A Sept. 22, 2005, Pinellas Humane Society report shows that the Coutures' shepherd mix tested positive for heartworms and had high levels of the antibodies for the parasite in its bloodstream.

But because it takes six months for heartworms to mature and for a dog to test positive, Buzhardt said a test could have been given in July and rendered a negative result.

As for the St. Bernard, Buzhardt said that because everyone acknowledges that the dog had heartworms, "maybe the vet delayed treating the dog for health reasons. We just don't know."

The Coutures, who were forced to flee their home in St. Bernard, La., during the storm, say they cared for their dogs well. They say they gave the St. Bernard medicine for heartworms, which he already had when they got him when he was 10 months old.
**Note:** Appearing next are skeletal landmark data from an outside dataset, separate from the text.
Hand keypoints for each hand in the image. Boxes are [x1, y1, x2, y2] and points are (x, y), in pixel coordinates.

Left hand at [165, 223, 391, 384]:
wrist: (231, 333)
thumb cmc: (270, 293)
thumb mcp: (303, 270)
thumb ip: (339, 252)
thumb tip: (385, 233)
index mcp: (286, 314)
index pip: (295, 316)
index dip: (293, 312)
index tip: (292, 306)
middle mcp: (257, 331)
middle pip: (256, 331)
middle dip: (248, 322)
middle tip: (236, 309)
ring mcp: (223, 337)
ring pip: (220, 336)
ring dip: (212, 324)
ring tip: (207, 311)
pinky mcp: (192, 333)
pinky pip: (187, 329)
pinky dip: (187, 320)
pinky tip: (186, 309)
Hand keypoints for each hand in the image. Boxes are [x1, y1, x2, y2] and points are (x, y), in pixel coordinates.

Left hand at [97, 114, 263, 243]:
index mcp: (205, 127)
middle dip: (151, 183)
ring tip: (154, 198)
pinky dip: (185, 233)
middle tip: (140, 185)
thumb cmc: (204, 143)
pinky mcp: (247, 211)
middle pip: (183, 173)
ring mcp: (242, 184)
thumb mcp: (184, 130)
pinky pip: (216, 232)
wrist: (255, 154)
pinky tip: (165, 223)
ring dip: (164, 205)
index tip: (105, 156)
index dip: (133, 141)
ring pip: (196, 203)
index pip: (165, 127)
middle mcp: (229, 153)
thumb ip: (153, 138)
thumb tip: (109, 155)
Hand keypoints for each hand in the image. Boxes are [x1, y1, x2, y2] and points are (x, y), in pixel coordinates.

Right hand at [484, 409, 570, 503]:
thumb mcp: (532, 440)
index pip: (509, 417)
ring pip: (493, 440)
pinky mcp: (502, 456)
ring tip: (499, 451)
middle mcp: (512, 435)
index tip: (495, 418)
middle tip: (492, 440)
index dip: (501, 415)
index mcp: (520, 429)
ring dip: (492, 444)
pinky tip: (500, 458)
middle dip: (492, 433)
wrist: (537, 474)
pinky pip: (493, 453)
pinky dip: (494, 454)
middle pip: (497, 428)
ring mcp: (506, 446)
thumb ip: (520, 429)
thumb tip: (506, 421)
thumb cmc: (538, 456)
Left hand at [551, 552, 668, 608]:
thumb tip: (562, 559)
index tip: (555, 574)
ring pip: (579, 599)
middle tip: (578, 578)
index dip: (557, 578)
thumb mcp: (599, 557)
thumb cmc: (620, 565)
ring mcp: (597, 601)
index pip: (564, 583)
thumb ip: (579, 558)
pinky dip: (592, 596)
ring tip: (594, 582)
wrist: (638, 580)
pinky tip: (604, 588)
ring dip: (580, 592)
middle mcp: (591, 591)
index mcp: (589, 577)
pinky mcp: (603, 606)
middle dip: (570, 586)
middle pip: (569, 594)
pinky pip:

The Coutures are suing Bondi, Rineker and the Pinellas Humane Society - which rescued the dogs in September 2005 - to get them back.

Dogs and cats, especially ones that live outdoors, are prime candidates for heartworms, a parasitic disease transmitted by mosquitoes.

The larvae migrate in the animal's pulmonary arteries where they grow and cause lung problems, said Dr. Amara Estrada, a veterinary cardiologist at the University of Florida's College of Veterinary Medicine.

Heartworms could eventually cause heart problems.

Heartworms are most prevalent in dogs and cats in the southeast U.S. A monthly pill halts the disease. If a dog misses a month or two of the pill, Estrada said the animal should be okay.

But not in Louisiana, Buzhardt said.

If that happens, "the dog will very likely become infected because the infection rate is quite high due to the big mosquito problem," she said.

The worms look like angel hair pasta and can reach 12 inches in length. Buzhardt said there is no accurate way to measure the length of a heartworm inside a dog.

Keeping a dog inside does not guarantee it will remain free of heartworms.

The only way to prevent an animal from being bitten, Estrada said, is to "keep him in a bubble."

Still, having heartworms is not a death sentence, said Dr. Donald Duplantier, a 28-year veterinarian who has worked in St. Bernard, La., since 1980.

Treatment includes two shots, and it could take a few months. The cost could run from $500 to $1,000, depending on the dog's weight and the amount of pre-treatment that's done. Some veterinarians also put infected dogs on the heartworm preventive to keep new worms from maturing, Buzhardt said.

Estrada said there is no way to tell how long an infected dog can live with worms. "With every dog it's going to vary, depending on immune response and how many worms are in their bodies," she said.

Dogs in St. Bernard who never got heartworm preventive medicine live five to eight years, Duplantier said.